> [Description of the task]: Pick out and copy every line in the items below that contains the string "skPoint". Match case exactly.
──────── Dataset rows
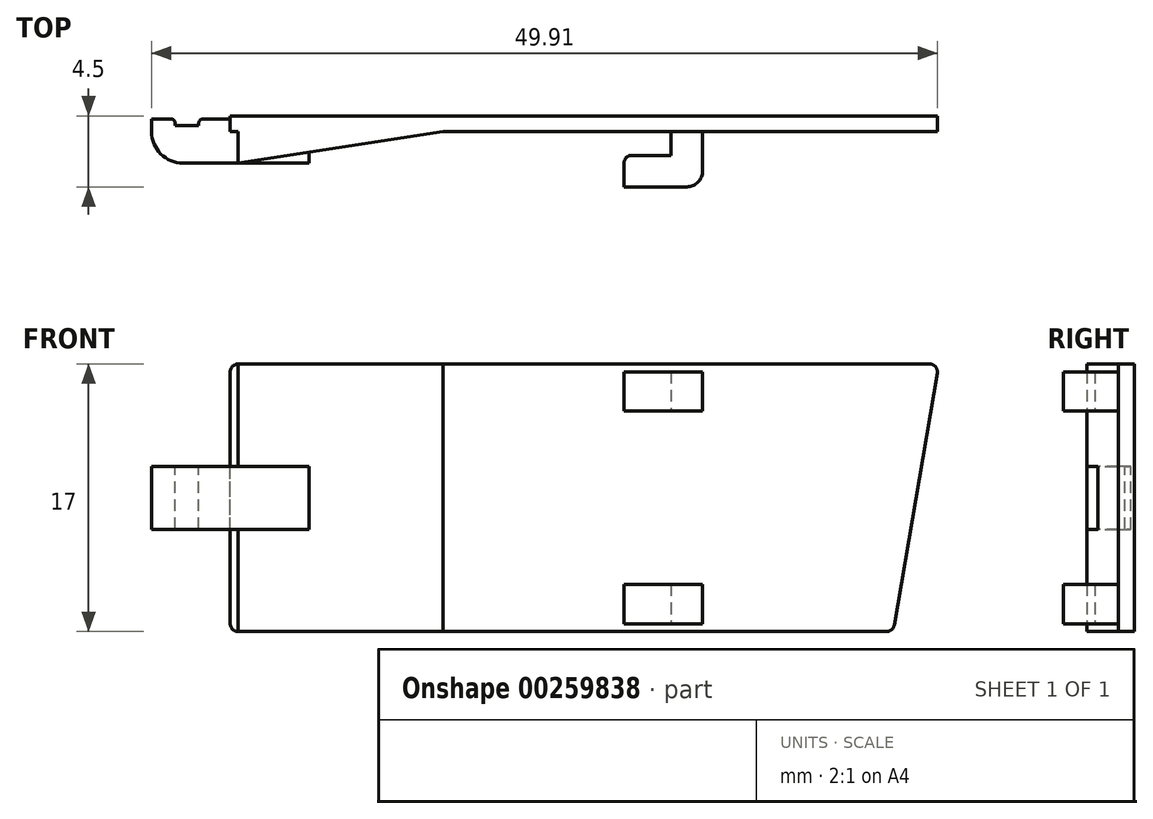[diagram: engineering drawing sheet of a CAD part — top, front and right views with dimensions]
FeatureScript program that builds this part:
annotation { "Feature Type Name" : "Feature", "Feature Type Description" : "" }
export const myFeature = defineFeature(function(context is Context, id is Id, definition is map)
    precondition{}
    {
        {
            var Q0;
            Q0=qCreatedBy(makeId("Front.planeOp"),FACE);
            var sketch = newSketch(context, id + "F0", { "sketchPlane" : qUnion([Q0])});
            skLineSegment(sketch, "E0.bottom", {"start": v(21.05, -8.5) * mm, "end": v(-21.05, -8.5) * mm});
            skLineSegment(sketch, "E0.top", {"start": v(23.95, 8.5) * mm, "end": v(-21.05, 8.5) * mm});
            skLineSegment(sketch, "E0.right", {"start": v(-21.05, -8.5) * mm, "end": v(-21.05, 8.5) * mm});
            skPoint(sketch, "E0.middle", {"position": v(0, 0) * mm});
            skLineSegment(sketch, "E1", {"start": v(23.95, 8.5) * mm, "end": v(21.05, -8.5) * mm});
            skLineSegment(sketch, "E2.bottom", {"start": v(14.95, -5.5) * mm, "end": v(0.95, -5.5) * mm});
            skLineSegment(sketch, "E2.top", {"start": v(14.95, 5.5) * mm, "end": v(0.95, 5.5) * mm});
            skLineSegment(sketch, "E2.left", {"start": v(14.95, -5.5) * mm, "end": v(14.95, 5.5) * mm});
            skLineSegment(sketch, "E2.right", {"start": v(0.95, -5.5) * mm, "end": v(0.95, 5.5) * mm});
            skPoint(sketch, "E2.middle", {"position": v(7.95, 0) * mm});
            skSolve(sketch);
        }
        {
            var Q0;
            {var subQ5=sQuery(id+"F0.wireOp",EDGE,"G7j7k5zu-t3As-697a-BXwF-deNqVGn7g39g.right");Q0=makeQuery(id+"F0.imprint","IMPRINT",FACE,{"disambiguationData":[TD([[makeQuery(id+"F0.imprint","IMPRINT",EDGE,{"derivedFrom":subQ5}),1.0]])]});}
            var Q1;
            {var subQ4=sQuery(id+"F0.wireOp",EDGE,"E0.bottom");Q1=makeQuery(id+"F0.imprint","IMPRINT",FACE,{"disambiguationData":[TD([[makeQuery(id+"F0.imprint","IMPRINT",EDGE,{"derivedFrom":subQ4}),-1.0]])]});}
            var Q2;
            Q2=makeQuery(id+"F0.imprint","IMPRINT",FACE,{"disambiguationData":[TD([[makeQuery(id+"F0.imprint","IMPRINT",EDGE,{"derivedFrom":sQuery(id+"F0.wireOp",EDGE,"yVGoqkoB-S1O8-bVux-NG5W-w7I4wAFgtvYa.bottom")}),1.0]])]});
            var Q3;
            Q3=makeQuery(id+"F0.imprint","IMPRINT",FACE,{"disambiguationData":[TD([[makeQuery(id+"F0.imprint","IMPRINT",EDGE,{"derivedFrom":sQuery(id+"F0.wireOp",EDGE,"E2.bottom")}),-1.0]])]});
            extrude(context, id + "F1", {"entities" : qUnion([Q0, Q1, Q2, Q3]), "endBound" : BoundingType.SYMMETRIC, "depth" : 1 * mm});
        }
        {
            var Q0;
            Q0=makeQuery(id+"F1.opExtrude","CAP_FACE",FACE,{"disambiguationData":[OSD([sQuery(id+"F0.wireOp",EDGE,"E0.bottom"),sQuery(id+"F0.wireOp",EDGE,"E0.top"),sQuery(id+"F0.wireOp",EDGE,"E0.right"),sQuery(id+"F0.wireOp",EDGE,"E1")])],"isStart":true});
            var sketch = newSketch(context, id + "F2", { "sketchPlane" : qUnion([Q0])});
            skLineSegment(sketch, "E3.bottom", {"start": v(21.05, -2) * mm, "end": v(26.05, -2) * mm});
            skLineSegment(sketch, "E3.top", {"start": v(21.05, 2) * mm, "end": v(26.05, 2) * mm});
            skLineSegment(sketch, "E3.left", {"start": v(21.05, -2) * mm, "end": v(21.05, 2) * mm});
            skLineSegment(sketch, "E3.right", {"start": v(26.05, -2) * mm, "end": v(26.05, 2) * mm});
            skLineSegment(sketch, "E4", {"start": v(23.05, -2) * mm, "end": v(23.05, 2) * mm});
            skLineSegment(sketch, "E5", {"start": v(24.55, -2) * mm, "end": v(24.55, 2) * mm});
            skLineSegment(sketch, "E6", {"start": v(21.05, 2) * mm, "end": v(16.05, 2) * mm});
            skLineSegment(sketch, "E7", {"start": v(16.05, 2) * mm, "end": v(16.05, -2) * mm});
            skLineSegment(sketch, "E8", {"start": v(21.05, -2) * mm, "end": v(16.05, -2) * mm});
            skSolve(sketch);
        }
        {
            var Q0;
            {var subQ0=sQuery(id+"F2.wireOp",EDGE,"E5");Q0=makeQuery(id+"F2.imprint","IMPRINT",FACE,{"disambiguationData":[TD([[makeQuery(id+"F2.imprint","IMPRINT",EDGE,{"derivedFrom":subQ0}),-1.0]])]});}
            var Q1;
            {var subQ0=sQuery(id+"F2.wireOp",EDGE,"E3.left");Q1=makeQuery(id+"F2.imprint","IMPRINT",FACE,{"disambiguationData":[TD([[makeQuery(id+"F2.imprint","IMPRINT",EDGE,{"derivedFrom":subQ0}),-1.0]])]});}
            var Q2;
            {var subQ0=sQuery(id+"F2.wireOp",EDGE,"E4");Q2=makeQuery(id+"F2.imprint","IMPRINT",FACE,{"disambiguationData":[TD([[makeQuery(id+"F2.imprint","IMPRINT",EDGE,{"derivedFrom":subQ0}),1.0]])]});}
            var Q3;
            {var subQ0=sQuery(id+"F2.wireOp",EDGE,"E4");Q3=makeQuery(id+"F2.imprint","IMPRINT",FACE,{"disambiguationData":[TD([[makeQuery(id+"F2.imprint","IMPRINT",EDGE,{"derivedFrom":subQ0}),-1.0]])]});}
            var Q4;
            Q4=makeQuery(id+"F2.imprint","IMPRINT",FACE,{"disambiguationData":[TD([[makeQuery(id+"F2.imprint","IMPRINT",EDGE,{"derivedFrom":sQuery(id+"F2.wireOp",EDGE,"E3.left")}),1.0]])]});
            extrude(context, id + "F3", {"entities" : qUnion([Q0, Q1, Q2, Q3, Q4]), "operationType" : NewBodyOperationType.ADD, "oppositeDirection" : true, "depth" : 3 * mm, "hasSecondDirection" : true, "secondDirectionOppositeDirection" : true, "secondDirectionDepth" : 0.6 * mm});
        }
        {
            var Q0;
            Q0=qCreatedBy(makeId("Top.planeOp"),FACE);
            var sketch = newSketch(context, id + "F4", { "sketchPlane" : qUnion([Q0])});
            skLineSegment(sketch, "E9", {"start": v(8.95, -4) * mm, "end": v(3.95, -4) * mm});
            skLineSegment(sketch, "E10", {"start": v(3.95, -4) * mm, "end": v(3.95, -2) * mm});
            skLineSegment(sketch, "E11", {"start": v(3.95, -2) * mm, "end": v(6.95, -2) * mm});
            skLineSegment(sketch, "E12", {"start": v(6.95, -2) * mm, "end": v(6.95, -0.5) * mm});
            skLineSegment(sketch, "E13", {"start": v(8.95, -4) * mm, "end": v(8.95, -0.5) * mm});
            skLineSegment(sketch, "E14", {"start": v(6.95, -0.5) * mm, "end": v(8.95, -0.5) * mm});
            skSolve(sketch);
        }
        {
            var Q0;
            {var subQ0=sQuery(id+"F2.wireOp",EDGE,"E3.right");Q0=makeQuery(id+"F2.imprint","IMPRINT",FACE,{"disambiguationData":[TD([[makeQuery(id+"F2.imprint","IMPRINT",EDGE,{"derivedFrom":subQ0}),1.0]])]});}
            var Q1;
            {var subQ0=sQuery(id+"F2.wireOp",EDGE,"E3.left");Q1=makeQuery(id+"F2.imprint","IMPRINT",FACE,{"disambiguationData":[TD([[makeQuery(id+"F2.imprint","IMPRINT",EDGE,{"derivedFrom":subQ0}),-1.0]])]});}
            extrude(context, id + "F5", {"entities" : qUnion([Q0, Q1]), "operationType" : NewBodyOperationType.ADD, "oppositeDirection" : true, "depth" : 0.6 * mm, "hasSecondDirection" : true, "secondDirectionOppositeDirection" : true, "secondDirectionDepth" : 0.2 * mm});
        }
        {
            var Q0;
            Q0=makeQuery(id+"F4.imprint","IMPRINT",FACE,{"disambiguationData":[TD([[makeQuery(id+"F4.imprint","IMPRINT",EDGE,{"derivedFrom":sQuery(id+"F4.wireOp",EDGE,"E9")}),-1.0]])]});
            extrude(context, id + "F6", {"entities" : qUnion([Q0]), "operationType" : NewBodyOperationType.ADD, "endBound" : BoundingType.SYMMETRIC, "depth" : 16 * mm});
        }
        {
            var Q0;
            Q0=makeQuery(id+"F1.opExtrude","SWEPT_EDGE",EDGE,{"disambiguationData":[OSD([sQuery(id+"F0.wireOp",EDGE,"E0.top"),sQuery(id+"F0.wireOp",EDGE,"E0.right")])]});
            var Q1;
            Q1=makeQuery(id+"F1.opExtrude","SWEPT_EDGE",EDGE,{"disambiguationData":[OSD([sQuery(id+"F0.wireOp",EDGE,"E0.bottom"),sQuery(id+"F0.wireOp",EDGE,"E0.right")])]});
            var Q2;
            Q2=makeQuery(id+"F1.opExtrude","SWEPT_EDGE",EDGE,{"disambiguationData":[OSD([sQuery(id+"F0.wireOp",EDGE,"E0.top"),sQuery(id+"F0.wireOp",EDGE,"E1")])]});
            var Q3;
            Q3=makeQuery(id+"F1.opExtrude","SWEPT_EDGE",EDGE,{"disambiguationData":[OSD([sQuery(id+"F0.wireOp",EDGE,"E0.bottom"),sQuery(id+"F0.wireOp",EDGE,"E1")])]});
            fillet(context, id + "F7", {"entities" : qUnion([Q0, Q1, Q2, Q3]), "radius" : 0.5 * mm, "tangentPropagation" : true, "allowEdgeOverflow" : false});
        }
        {
            var Q0;
            Q0=makeQuery(id+"F6.opExtrude","SWEPT_EDGE",EDGE,{"disambiguationData":[OSD([sQuery(id+"F4.wireOp",EDGE,"E9"),sQuery(id+"F4.wireOp",EDGE,"E13")])]});
            fillet(context, id + "F8", {"entities" : qUnion([Q0]), "radius" : 1 * mm, "tangentPropagation" : true, "allowEdgeOverflow" : false});
        }
        {
            var Q0;
            Q0=makeQuery(id+"F6.opExtrude","SWEPT_EDGE",EDGE,{"disambiguationData":[OSD([sQuery(id+"F4.wireOp",EDGE,"E10"),sQuery(id+"F4.wireOp",EDGE,"E11")])]});
            fillet(context, id + "F9", {"entities" : qUnion([Q0]), "radius" : 0.5 * mm, "tangentPropagation" : true, "allowEdgeOverflow" : false});
        }
        {
            var Q0;
            Q0=makeQuery(id+"F3.opExtrude","CAP_EDGE",EDGE,{"disambiguationData":[OSD([sQuery(id+"F2.wireOp",EDGE,"E3.left")])],"isStart":false});
            var Q1;
            Q1=makeQuery(id+"F3.opExtrude","CAP_EDGE",EDGE,{"disambiguationData":[OSD([sQuery(id+"F2.wireOp",EDGE,"E3.right")])],"isStart":false});
            fillet(context, id + "F10", {"entities" : qUnion([Q0, Q1]), "radius" : 2 * mm, "tangentPropagation" : true, "allowEdgeOverflow" : false});
        }
        {
            var Q0;
            Q0=makeQuery(id+"F5.opExtrude","CAP_EDGE",EDGE,{"disambiguationData":[OSD([sQuery(id+"F2.wireOp",EDGE,"E5")])],"isStart":true});
            var Q1;
            Q1=makeQuery(id+"F5.opExtrude","CAP_EDGE",EDGE,{"disambiguationData":[OSD([sQuery(id+"F2.wireOp",EDGE,"E4")])],"isStart":true});
            fillet(context, id + "F11", {"entities" : qUnion([Q0, Q1]), "radius" : 0.25 * mm, "tangentPropagation" : true, "allowEdgeOverflow" : false});
        }
        {
            var Q0;
            Q0=makeQuery(id+"F0.imprint","IMPRINT",FACE,{"disambiguationData":[TD([[makeQuery(id+"F0.imprint","IMPRINT",EDGE,{"derivedFrom":sQuery(id+"F0.wireOp",EDGE,"E2.bottom")}),-1.0]])]});
            var Q1;
            Q1=makeQuery(id+"F6.opExtrude","SWEPT_FACE",FACE,{"disambiguationData":[OSD([sQuery(id+"F4.wireOp",EDGE,"E9")])]});
            extrude(context, id + "F12", {"entities" : qUnion([Q0]), "operationType" : NewBodyOperationType.REMOVE, "endBound" : BoundingType.UP_TO_SURFACE, "endBoundEntityFace" : qUnion([Q1]), "depth" : 22 * mm, "hasSecondDirection" : true, "secondDirectionOppositeDirection" : false, "secondDirectionDepth" : 0.5 * mm});
        }
        {
            var Q0;
            Q0=qCreatedBy(makeId("Top.planeOp"),FACE);
            var sketch = newSketch(context, id + "F13", { "sketchPlane" : qUnion([Q0])});
            skLineSegment(sketch, "E15", {"start": v(-20.55, 0) * mm, "end": v(-20.55, -2.5) * mm});
            skLineSegment(sketch, "E16", {"start": v(-20.55, -2.5) * mm, "end": v(-4.28, 0) * mm});
            skLineSegment(sketch, "E17", {"start": v(-4.28, 0) * mm, "end": v(-20.55, 0) * mm});
            skSolve(sketch);
        }
        {
            var Q0;
            Q0 = qSketchRegion(id + "F13", true);
            extrude(context, id + "F14", {"entities" : qUnion([Q0]), "operationType" : NewBodyOperationType.ADD, "endBound" : BoundingType.SYMMETRIC, "depth" : 17 * mm});
        }
    });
────────────────
> [Solved problem]:
            skPoint(sketch, "E0.middle", {"position": v(0, 0) * mm});
            skPoint(sketch, "E2.middle", {"position": v(7.95, 0) * mm});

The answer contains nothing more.